Somehow, I think these young men are more critical to the world than a childless man of my awful generation who writes very amusing and informative posts about real estate deals, moving trucks, and his parents lives and deaths. This kind of color is pleasing to the eye of course, but writing it doesn't not excuse indifference to the future while navel gazing.
I had parents too, as it turns out, both of whom have been dead for decades, neither living to their 90s. I have, in fact, outlived them both. My mother died at 51 from a brain tumor probably generated as a result of occupational exposure. I got over it. Perhaps you're glad she got out of the way and stopped consuming resources, since the existence of my sons offends you.
To wit:
Below, I replied to your initial post, linking climate change to global population growth. That is the root cause of it, regardless of technological causes. Demand by the global population for energy, for whatever reason, is why we are burning so much fossil fuel.
I bring this up because you have apparently contributed to the growth of the global population, by your own admission.
I did not. In 1965, I made a pledge not to reproduce, due to the clear impact of global population grown. I have fulfilled that pledge. I have no "little brats." At age 75, I'm certain that I will not add any offspring to the flood of humanity. Yet, global population continues to grow, does it not?
Think on that, if you please.
Note: All posts written by me are my opinion only. Your opinion might differ. I do not normally respond to DU Mail. If I reply with two dots (..), each dot stands for a word.
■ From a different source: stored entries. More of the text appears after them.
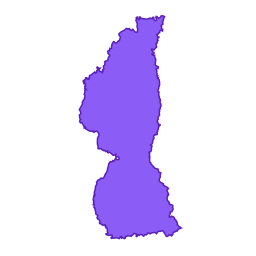 Piratini, Rio Grande do Sul, Brazil, rotated 357°
{"feature_id": "56859067B24745919353096", "entity_name": "Piratini", "entity_type": "district", "adm_level": 2, "iso_a3": "BRA", "parent_name": "Brazil", "parent_adm1": "Rio Grande do Sul", "projection": "equal_earth", "projection_center": [-53.097, -31.406], "detail": "fine", "context": "isolated", "style": "filled", "palette": "violet", "viewbox_px": 256, "rotation_deg": 357, "n_neighbors": 0, "source": "geoboundaries", "source_scale": "gbopen_adm2", "svg_char_len": 5841}
<svg xmlns="http://www.w3.org/2000/svg" viewBox="0 0 256 256"><g transform="rotate(357 128 128)"><path d="M169.4,18.0L167.1,17.7L166.0,19.2L164.3,19.9L163.7,19.7L162.7,18.2L162.0,18.0L161.6,18.9L162.2,21.3L161.4,22.2L160.8,22.3L160.2,21.9L159.6,20.9L159.6,18.9L158.7,18.7L157.7,20.2L156.1,19.3L152.4,20.4L149.8,19.7L148.1,19.6L146.7,18.9L145.8,17.7L144.9,17.9L145.0,18.7L145.6,19.4L144.8,20.5L143.5,19.5L142.9,17.7L142.0,18.2L142.2,19.7L141.6,20.5L141.6,21.2L142.8,24.5L142.3,27.2L142.8,29.4L142.5,32.4L142.1,32.8L140.6,32.7L139.5,31.9L138.2,29.9L137.6,29.6L137.0,30.6L136.4,30.8L135.4,29.9L134.8,29.9L134.7,28.8L133.1,29.0L132.3,28.6L131.3,28.6L130.2,29.7L125.4,32.1L123.8,33.6L123.8,34.6L125.2,36.8L124.0,40.3L122.9,40.5L121.1,42.5L119.8,42.3L118.7,41.2L118.0,41.0L116.3,43.6L116.3,44.4L115.8,45.5L115.7,47.6L114.4,48.1L114.0,47.7L113.5,49.9L112.3,49.6L111.7,50.7L112.1,51.8L111.9,52.5L113.2,54.0L113.4,55.0L112.1,56.5L111.4,59.0L110.2,59.9L108.9,60.0L108.1,60.8L108.6,61.5L107.9,64.0L106.6,65.0L106.9,67.5L106.6,68.3L105.7,68.5L105.9,70.0L105.2,71.4L104.6,70.3L102.7,70.1L102.1,68.4L103.3,66.9L102.6,67.0L100.5,65.5L100.1,65.8L100.2,66.5L101.2,67.8L99.8,69.0L100.0,70.2L99.1,71.2L98.5,71.4L97.8,70.3L93.6,73.3L92.4,73.5L91.9,75.5L92.3,76.2L91.2,77.4L90.5,77.3L90.4,76.3L89.6,76.4L89.3,75.6L88.3,75.7L88.4,76.8L87.4,77.3L87.1,78.3L86.3,78.1L85.8,78.5L85.7,79.3L86.7,79.5L87.2,80.0L86.3,80.3L86.2,81.4L87.8,81.8L87.7,83.9L87.0,84.0L87.2,85.2L86.8,86.1L87.9,86.6L88.4,87.6L87.3,87.5L86.8,87.9L86.8,90.0L86.0,92.3L86.7,92.9L86.7,94.4L86.1,95.4L85.9,96.9L84.7,98.2L83.6,100.4L83.9,101.1L83.7,101.8L80.4,107.0L80.6,108.0L81.4,108.4L81.6,110.6L81.4,111.5L80.1,112.5L80.4,116.0L81.2,116.9L80.6,117.2L80.0,119.1L80.6,119.6L80.8,120.4L82.1,120.1L84.2,124.1L84.2,125.4L85.4,124.6L85.8,125.7L85.4,126.3L88.5,128.5L89.8,129.2L91.2,129.1L92.3,129.7L92.8,129.2L93.6,130.3L93.9,129.8L94.4,130.2L96.2,129.3L98.0,130.9L98.8,133.4L97.0,136.7L96.6,141.1L96.7,142.9L97.2,145.0L96.9,146.6L97.3,147.2L100.4,147.3L100.8,148.2L102.4,149.3L102.9,148.9L103.5,149.1L104.3,150.4L106.4,149.7L106.3,151.4L106.9,151.8L107.9,151.3L108.6,151.3L111.6,154.4L112.4,154.5L114.4,153.6L114.2,155.0L114.6,156.7L116.0,155.9L117.4,157.0L117.6,158.0L117.0,159.0L115.6,159.1L114.0,157.6L112.2,160.4L111.1,159.8L110.9,160.5L109.5,161.0L108.9,160.6L107.9,161.3L107.0,162.7L104.9,169.9L104.2,171.4L103.3,172.3L102.4,173.9L101.8,175.4L100.4,177.0L98.3,176.6L96.5,178.3L95.4,178.3L94.6,179.3L93.7,180.6L94.0,181.1L93.7,182.9L92.6,184.4L92.0,187.9L90.9,190.7L91.0,191.5L91.6,192.3L91.2,194.0L90.5,193.4L89.4,198.1L90.1,198.6L90.1,199.3L89.6,200.2L90.1,201.0L89.3,202.7L90.2,202.8L89.9,205.4L90.6,205.9L90.5,206.8L91.2,207.2L90.9,208.8L91.5,210.7L91.2,211.8L91.9,212.8L93.0,213.4L93.0,214.7L92.3,216.0L93.2,217.5L94.0,217.6L95.4,220.5L94.5,221.3L94.7,221.9L95.7,222.2L97.9,223.9L99.0,223.3L99.7,223.9L100.4,223.8L100.6,224.5L100.2,225.4L100.9,225.9L100.9,226.8L101.5,226.8L102.1,227.6L101.9,229.9L102.4,232.1L100.4,232.6L100.6,233.3L103.1,234.2L106.3,234.0L106.7,235.7L105.4,236.4L105.6,237.3L111.0,237.0L113.4,238.0L114.7,236.3L115.5,236.1L115.4,236.9L115.8,237.8L116.9,237.1L118.8,238.3L119.4,238.0L119.8,236.5L122.4,235.6L125.4,236.3L127.5,234.8L128.4,233.6L128.9,233.6L130.9,234.7L130.5,236.5L131.1,236.9L131.6,236.5L132.1,235.1L132.8,235.1L133.7,235.9L134.8,235.0L136.1,235.0L137.7,236.8L138.3,236.6L139.1,235.4L139.8,235.3L140.5,235.7L141.1,235.4L142.7,233.7L144.6,234.9L145.6,234.1L149.5,233.6L150.9,235.0L152.6,233.1L153.6,232.7L154.9,233.0L156.7,232.3L157.3,232.5L158.4,234.0L160.7,238.3L162.1,238.2L163.7,236.7L164.5,237.2L165.3,236.9L165.8,238.0L167.0,236.9L167.8,234.6L169.9,234.0L170.9,233.0L171.6,233.6L173.0,231.7L176.0,230.6L173.7,228.9L172.5,227.3L172.1,226.7L172.3,225.6L171.7,223.8L171.3,223.5L171.1,222.6L169.8,221.5L169.7,220.4L169.0,219.4L167.1,218.3L165.5,219.2L164.7,219.2L164.6,217.8L165.4,216.4L166.0,214.0L167.5,213.9L168.8,211.3L168.5,209.4L168.7,207.9L168.0,207.1L166.4,206.5L165.5,206.6L165.1,205.7L165.4,204.6L163.5,202.2L163.3,199.5L164.0,198.2L164.1,197.0L164.9,197.1L165.1,196.4L163.7,192.7L164.0,191.7L165.2,190.6L164.5,189.6L160.5,187.1L160.5,185.7L157.3,183.7L156.5,182.4L156.6,180.5L157.7,178.7L157.6,177.2L158.4,174.5L157.9,174.1L156.5,174.0L155.9,170.7L152.8,169.6L149.0,165.0L148.9,163.9L147.8,163.0L148.2,157.8L147.6,157.6L148.0,156.9L148.3,154.7L147.6,153.6L147.9,153.0L149.4,152.9L149.8,152.3L150.3,150.5L150.4,148.7L151.1,147.5L150.4,146.6L149.6,146.2L151.0,145.4L151.8,144.0L152.0,143.3L151.7,142.5L152.7,140.9L152.8,140.2L153.5,139.5L153.1,138.3L153.2,137.4L154.9,135.8L155.4,136.3L156.6,136.0L157.1,135.4L156.7,133.8L157.5,132.9L157.5,132.0L158.3,130.4L158.2,129.5L159.4,127.5L160.1,127.1L160.2,126.3L159.4,126.0L158.7,126.4L158.0,123.6L157.4,123.3L158.0,121.6L158.6,121.1L158.5,118.9L160.3,116.6L160.0,115.9L160.1,113.9L160.5,112.9L160.3,111.8L161.1,110.6L161.1,109.8L162.1,107.8L162.1,105.9L161.4,104.3L161.4,103.2L161.8,102.2L161.4,101.5L161.7,100.9L160.6,99.3L161.0,98.4L160.4,96.7L160.8,93.7L160.2,93.7L159.9,92.8L159.9,92.0L160.7,90.1L160.8,88.8L161.3,88.2L161.4,87.2L161.8,86.8L161.9,83.3L161.5,81.1L160.6,80.4L161.0,79.2L159.9,79.2L159.8,78.3L160.4,77.3L159.7,77.0L159.5,76.3L159.9,75.5L159.6,73.7L159.9,72.6L159.1,70.3L159.6,70.0L161.1,70.2L161.5,68.5L159.2,67.2L158.5,66.3L159.3,60.6L158.7,59.8L158.3,57.8L158.4,56.7L156.4,56.5L155.8,55.6L157.2,55.5L158.0,54.7L157.8,53.7L156.9,53.6L155.6,51.0L155.8,50.4L156.4,50.4L157.5,51.4L158.2,51.4L159.1,50.0L160.8,48.8L160.4,45.4L161.6,44.6L161.7,42.9L162.7,42.1L161.9,40.7L162.4,39.6L163.5,39.4L163.7,38.8L162.4,38.3L161.5,36.1L163.0,35.8L163.5,35.0L164.6,34.4L164.9,32.7L165.9,32.0L167.6,33.0L167.8,31.5L166.5,30.0L166.9,28.6L166.4,27.7L167.1,26.6L168.1,26.5L168.4,25.1L167.9,24.3L168.8,22.7L169.3,20.5L170.4,18.8L169.4,18.0Z" fill="#8b5cf6" stroke="#5b21b6" stroke-width="1.5"/></g></svg>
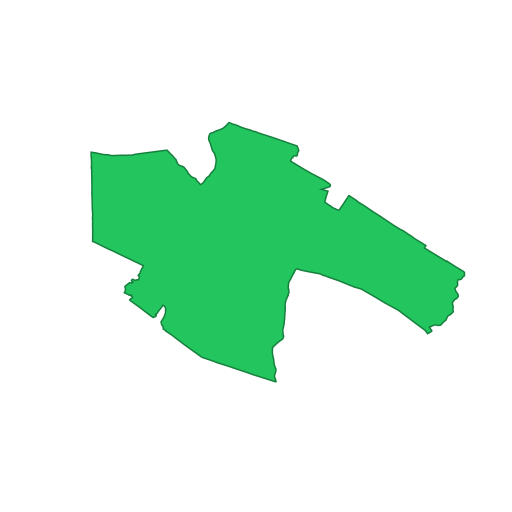 the district of Tufeni, Olt, Romania, rotated 34°
{"feature_id": "2599482B16239538669932", "entity_name": "Tufeni", "entity_type": "district", "adm_level": 2, "iso_a3": "ROU", "parent_name": "Romania", "parent_adm1": "Olt", "projection": "robinson", "projection_center": [24.804, 44.357], "detail": "fine", "context": "isolated", "style": "filled", "palette": "green", "viewbox_px": 512, "rotation_deg": 34, "n_neighbors": 0, "source": "geoboundaries", "source_scale": "gbopen_adm2", "svg_char_len": 6071}
<svg xmlns="http://www.w3.org/2000/svg" viewBox="0 0 512 512"><g transform="rotate(34 256 256)"><path d="M342.7,349.3L342.8,348.8L341.0,347.2L338.9,345.8L338.2,344.8L337.0,340.7L335.9,338.7L333.8,337.3L332.1,336.0L331.1,335.4L331.1,335.0L330.8,334.6L328.1,331.5L325.1,328.7L323.2,326.4L321.6,323.8L321.2,322.8L321.0,322.3L321.0,321.9L322.5,315.6L323.2,313.3L324.5,310.1L324.2,308.1L324.0,307.4L323.7,307.0L323.4,306.7L321.5,305.0L320.8,303.8L320.1,303.1L319.5,302.4L319.1,301.4L318.9,300.5L317.6,297.4L314.9,292.2L312.8,288.7L309.7,283.3L308.0,281.0L306.9,279.2L306.3,277.9L305.3,274.8L305.4,274.7L305.4,274.4L304.9,272.8L304.9,272.3L304.8,271.8L304.8,270.9L304.8,270.7L304.2,270.1L304.0,269.7L304.0,268.6L303.8,267.9L303.0,267.1L302.7,266.5L302.2,265.7L301.6,265.2L301.0,265.0L300.3,264.0L298.7,261.2L298.4,260.8L297.9,259.2L297.7,256.3L297.2,252.4L297.0,251.4L297.0,248.9L296.7,248.7L296.8,247.9L296.6,247.1L296.5,245.0L296.6,244.4L296.7,244.2L297.3,243.8L302.3,242.1L308.0,239.8L315.2,236.7L317.1,235.8L319.8,234.8L321.1,234.6L322.6,234.6L323.5,234.1L324.3,233.8L328.8,232.8L338.5,230.2L355.6,226.6L357.2,225.9L358.9,225.5L358.9,225.4L361.4,224.7L362.9,224.4L379.4,223.3L388.4,222.9L403.9,221.4L405.1,221.4L424.6,222.5L436.7,223.0L438.6,223.3L440.6,224.1L441.8,224.4L442.3,223.4L443.6,220.5L443.7,220.0L443.6,219.7L442.8,219.2L441.9,219.2L440.8,218.4L439.9,218.4L439.6,218.1L439.5,217.8L439.7,217.4L440.5,216.6L440.8,215.9L443.1,212.8L444.1,212.3L445.2,212.1L446.0,211.6L447.4,210.4L447.9,209.6L448.0,209.0L448.0,208.3L448.5,205.6L448.7,204.2L449.1,203.8L449.3,202.8L449.3,202.4L449.1,201.9L448.6,198.5L448.6,198.2L449.7,196.5L449.8,195.7L450.1,195.2L450.2,194.5L450.6,193.3L450.7,192.0L450.5,191.5L449.1,190.3L448.4,188.5L447.8,188.0L447.3,187.1L446.7,186.6L446.3,186.6L445.7,185.7L445.3,185.3L444.9,184.5L445.1,182.1L445.0,181.0L446.0,179.3L446.2,178.5L446.4,177.3L446.3,176.6L446.1,176.1L445.5,175.4L444.6,174.7L442.3,173.8L441.5,173.6L440.1,172.4L439.1,172.0L438.9,171.7L438.9,171.2L439.1,170.9L439.2,170.3L439.4,169.7L439.4,169.1L439.6,168.5L439.6,168.0L439.4,167.4L438.4,165.9L437.7,165.3L437.5,164.5L437.0,163.7L436.8,162.9L436.8,162.7L437.0,162.3L437.9,161.9L438.4,161.5L439.1,160.3L439.3,159.5L439.2,157.1L439.3,156.9L439.7,156.4L439.8,155.7L439.7,155.4L439.3,155.0L438.9,154.3L437.9,153.0L436.7,152.8L427.0,153.3L416.9,153.5L416.9,154.0L391.2,155.2L391.0,152.3L377.6,152.9L374.5,152.7L362.6,152.8L362.1,153.2L352.6,153.6L337.7,153.6L329.2,153.8L317.4,153.8L310.3,154.1L309.7,154.1L309.2,153.8L299.4,153.9L299.2,154.0L299.2,156.0L299.3,162.9L299.2,171.7L297.7,172.2L292.7,173.0L291.4,173.0L290.5,172.8L287.9,173.0L282.9,172.8L281.1,167.9L279.4,162.0L272.9,164.2L278.4,157.4L278.5,157.1L278.5,156.6L278.4,156.3L277.8,155.4L277.2,155.2L275.8,155.0L274.1,155.1L272.5,155.0L268.8,155.1L256.1,156.6L253.2,156.8L246.2,157.3L231.6,158.0L231.6,157.6L231.3,157.3L231.3,156.9L231.1,156.5L230.9,155.5L231.0,154.9L231.5,153.8L231.5,153.4L231.2,152.8L231.3,152.2L231.7,151.6L232.6,151.0L233.2,150.8L233.6,150.5L233.8,150.2L233.9,149.5L234.0,149.3L233.3,148.4L233.1,148.0L233.0,147.6L232.7,147.0L232.7,145.9L232.6,145.0L232.4,144.5L231.6,144.1L230.4,143.0L229.3,142.4L228.8,141.9L228.6,141.8L203.7,148.4L189.6,152.5L186.8,153.1L186.2,153.0L185.4,153.6L184.6,153.8L183.9,154.2L181.6,154.6L180.0,155.0L177.5,155.9L173.4,157.1L170.4,157.8L168.2,158.1L166.2,158.6L164.7,159.0L163.2,159.6L161.3,159.9L158.9,160.6L158.6,163.2L158.0,166.1L157.3,168.3L156.7,169.5L154.8,172.4L153.1,174.5L152.2,176.0L151.3,177.8L149.8,179.5L149.5,180.1L149.5,180.8L149.6,181.5L150.3,183.9L150.9,184.9L151.9,186.1L153.3,187.1L154.9,188.0L160.6,192.7L162.1,193.4L163.8,194.0L165.9,195.5L168.8,198.1L169.6,199.2L170.3,200.4L171.2,202.2L172.6,205.5L172.9,206.5L173.0,207.2L172.9,208.9L172.4,212.0L172.3,213.2L172.4,214.7L172.4,215.7L171.4,218.6L171.3,219.5L171.3,223.3L171.2,225.0L170.7,226.5L170.0,227.9L167.5,227.2L165.2,226.8L164.7,226.5L163.9,226.3L163.6,225.9L162.5,225.5L161.0,226.0L160.7,226.0L160.3,226.0L160.1,226.2L159.0,226.3L157.0,226.2L156.5,226.1L155.8,225.8L153.7,225.5L153.0,225.2L152.9,224.9L150.4,223.7L149.5,223.7L148.1,223.1L147.8,223.2L147.4,222.9L146.6,222.7L145.2,222.9L144.8,222.8L142.7,223.5L142.2,223.5L141.5,223.7L140.5,223.6L139.0,223.1L136.0,221.0L135.4,220.7L135.1,220.6L134.8,220.7L133.1,220.3L131.4,219.7L127.0,218.9L126.1,218.6L123.0,218.0L100.4,237.9L99.0,239.2L96.5,242.1L96.2,242.1L95.2,242.8L94.4,243.3L91.8,245.3L88.1,247.7L81.6,252.5L79.3,253.9L78.7,254.2L77.5,254.5L76.7,254.8L75.3,255.8L71.9,257.6L66.0,259.9L61.3,262.1L63.1,264.9L66.2,268.8L68.9,272.7L70.0,274.8L70.2,274.5L81.2,290.2L85.0,296.0L87.6,299.5L94.3,309.0L97.3,312.7L99.4,316.3L100.3,317.3L104.2,323.2L106.0,325.6L112.4,335.3L113.4,335.0L119.5,334.1L126.8,333.2L135.7,331.7L141.1,331.0L168.0,327.0L168.1,327.3L168.9,333.9L169.3,334.3L169.4,335.5L169.2,337.8L169.2,338.1L169.6,338.2L170.8,338.1L171.1,338.9L172.0,341.4L170.8,342.1L169.4,343.8L168.4,344.0L167.0,344.1L166.7,344.4L166.3,345.5L166.3,345.9L167.0,346.3L168.4,346.5L168.6,346.6L168.7,346.8L168.6,347.2L167.1,348.4L166.4,348.8L166.1,348.8L165.5,350.6L164.4,354.3L164.4,354.6L164.6,355.0L165.6,355.7L165.9,355.9L167.3,358.3L167.4,358.7L167.2,359.7L167.3,360.1L171.8,359.4L172.4,359.4L172.6,359.5L173.3,359.1L173.7,358.7L174.6,358.0L174.7,358.9L175.1,359.0L176.8,359.2L176.8,359.8L176.7,360.3L175.9,361.7L175.8,362.8L175.8,363.0L176.5,363.3L187.0,363.6L202.5,364.5L204.9,364.5L205.2,364.4L205.5,364.1L205.9,363.3L206.6,362.4L206.7,362.0L206.5,361.1L206.1,360.5L205.5,360.5L205.9,360.0L206.0,359.4L206.1,355.0L206.3,352.5L206.4,350.7L206.3,349.0L206.5,348.7L208.3,348.9L209.6,349.4L210.1,349.9L210.4,350.0L210.6,350.6L210.9,350.7L211.2,351.0L211.7,352.1L212.1,352.6L212.8,354.0L213.2,355.4L213.4,356.3L213.7,357.4L213.8,358.1L214.0,360.5L214.0,361.9L214.2,363.9L216.4,365.8L217.1,366.1L218.3,366.3L219.3,367.7L220.0,368.4L222.8,368.3L223.1,368.7L229.8,368.6L246.3,369.6L259.4,370.0L267.8,370.2L278.5,367.3L284.0,366.0L295.5,362.6L303.1,360.6L312.5,357.9L319.7,356.1L342.7,349.3Z" fill="#22c55e" stroke="#15803d" stroke-width="1.5"/></g></svg>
You can choose the words.
You seem to believe I should deign to have my thinking directed by you.
You, of course, are above insulting people, just as you are above breeding.
I had other things to do with my life than worry about moving my parents furniture after they died. I lived my whole life that way. I'm not leaving my kids a house, a car, and a big pile of money, but I am leaving them ideas because I care about the future, not about writing or executing my will or for that matter, nobly sparing the world my two sons as an act of ersatz environmentalism.
If you find these objections an act of contempt, you are freely entitled to do so, and who knows, it may be popular to do that, but I regard opposition to nuclear power by anyone as criminal, for reasons I have elaborated for a long time on this and other websites and covered in my journal with literally thousands of references to the primary scientific literature.
I'm not supporting nuclear energy to be popular. I'm supporting it because it's the right thing to do.
My biggest regret in life is the part I took, when I was fairly uneducated and stupid, in opposing the Shoreham nuclear plant and the second Seabrook reactor. My ignorance killed people.
No one, not even me, is so old as to be unable to look away from the mirror into the broader world. I find people who spend their days looking in the mirror to be disinteresting, and should any person find that remark to be insulting, this says something about who and what he or she is than it says about who and what I am.